Project Background (from the Architect)

The project team includes San Mateo County, XL Construction, and architect The Office of Charles F. Bloszies. 

The work debuts in one of the first Bay Area jurisdictions to benefit from the second round of California’s Homekey program. About $55.3 million of Homekey 2.0 funding is invested in the modular Navigation Center for development and operation, according to the architect Charles F. Bloszies, FAIA, who designed the facility, working in collaboration with XL Construction.

“This idea is novel, but not experimental,” says Bloszies, who has calls his design solution for similar works by the name Step(1) Housing, and who has led the design of numerous navigation centers and supportive interim housing facilities in San Francisco, Mountain View, Palo Alto, and San Jose. “It stems from listening to unhoused people themselves and to the social service providers who have devoted their careers to taking on one of society’s most intractable problems: homelessness.”

The compact campus employs modular units to create individual sleeping units, most with private bathrooms, connected to other residents by shared services and community spaces. Instead of the congregate dorm-style shelters found in many U.S. cities, this approach gives each resident a private, lockable, conditioned sleeping space.
 
Metrics from studies by social service groups, including Menlo Park-based LifeMoves, show this type of supportive setting works very well, with average resident stays of three to six months. The project has been developed and managed by the San Mateo County Project Development Unit (PDU) under a design-build contract employed for all construction undertaken by the county.
 
Background: A Path to Housing

According to San Mateo County Board of Supervisors member David Canepa, the Redwood City facility’s opening next week, is “a huge, huge, huge day of celebration.” He added, “It creates a path for us to take those people who are unhoused and to give them housing.”

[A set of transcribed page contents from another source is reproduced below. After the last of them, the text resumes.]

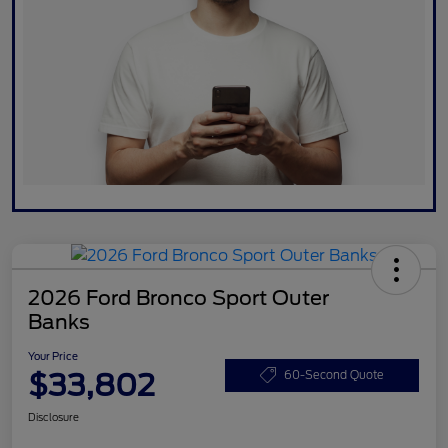
2026 Ford Bronco Sport Outer
Banks
Your Price
$33,802
60-Second Quote
Disclosure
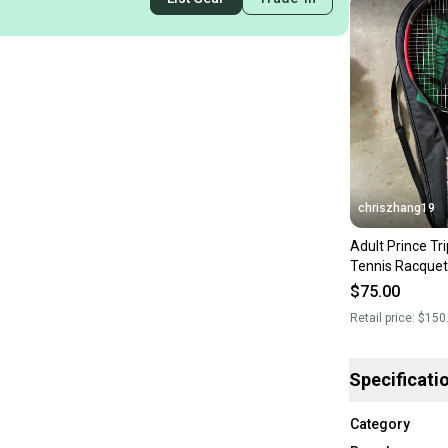
chriszhang19
Adult Prince Tr
Tennis Racquet
$75.00
Retail price:
$150
Specificati
Category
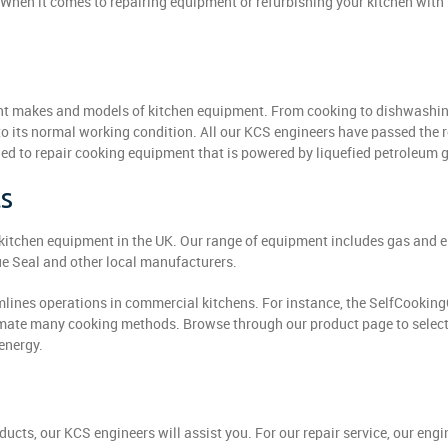
When it comes to repairing equipment or refurbishing your kitchen with 
erent makes and models of kitchen equipment. From cooking to dishwashi
o its normal working condition. All our KCS engineers have passed the 
d to repair cooking equipment that is powered by liquefied petroleum 
ts
l kitchen equipment in the UK. Our range of equipment includes gas and e
e Seal and other local manufacturers.
lines operations in commercial kitchens. For instance, the SelfCookin
omate many cooking methods. Browse through our product page to select
energy.
ucts, our KCS engineers will assist you. For our repair service, our eng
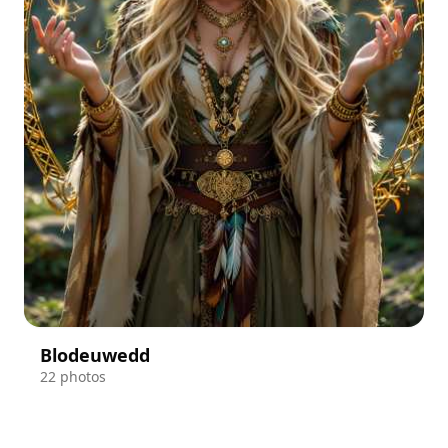
Blodeuwedd
22 photos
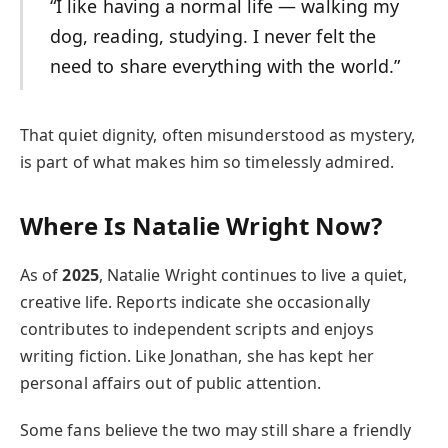
“I like having a normal life — walking my
dog, reading, studying. I never felt the
need to share everything with the world.”
That quiet dignity, often misunderstood as mystery,
is part of what makes him so timelessly admired.
Where Is Natalie Wright Now?
As of
2025
, Natalie Wright continues to live a quiet,
creative life. Reports indicate she occasionally
contributes to independent scripts and enjoys
writing fiction. Like Jonathan, she has kept her
personal affairs out of public attention.
Some fans believe the two may still share a friendly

For a prior 100-unit project in Mountain View, Calif., also designed by the Office of Charles F. Bloszies, FAIA, Gov. Gavin Newsom said the approach “is exactly the kind of project that needs to be replicated, using modular prefabricated buildings that can be stood up at blazing fast speeds and at a fraction of the cost of normal housing.


"Bloszies points to recent studies showing that these “short-term, dignified environments where community members can be housed and supported with a range of critical services” take about six months to build, at a per-unit cost significantly lower than that for conventional construction. The key to successful execution is collaboration among local municipalities, approval agencies, designers, modular vendors, and especially the general contractor — in the cases cited above,XL Construction of Milpitas, Calif.


According to San Mateo County’s last count, over 1,500 people there are homeless. Redwood City determined that in early 2022 over 100 unhoused people lived in 25 encampments. About half of those unhoused people told city officials they became homeless during the pandemic.
 
 The new Redwood City solution is hailed as “revolutionary” by County Executive Officer Michael Callagy, who said in a statement, "This will change the face of homelessness in our county. This is a tremendous opportunity to help our entire community by ensuring that every homeless individual who wants shelter can find it and [is] treated with dignity and respect. These are real people with real issues and these funds will change lives.”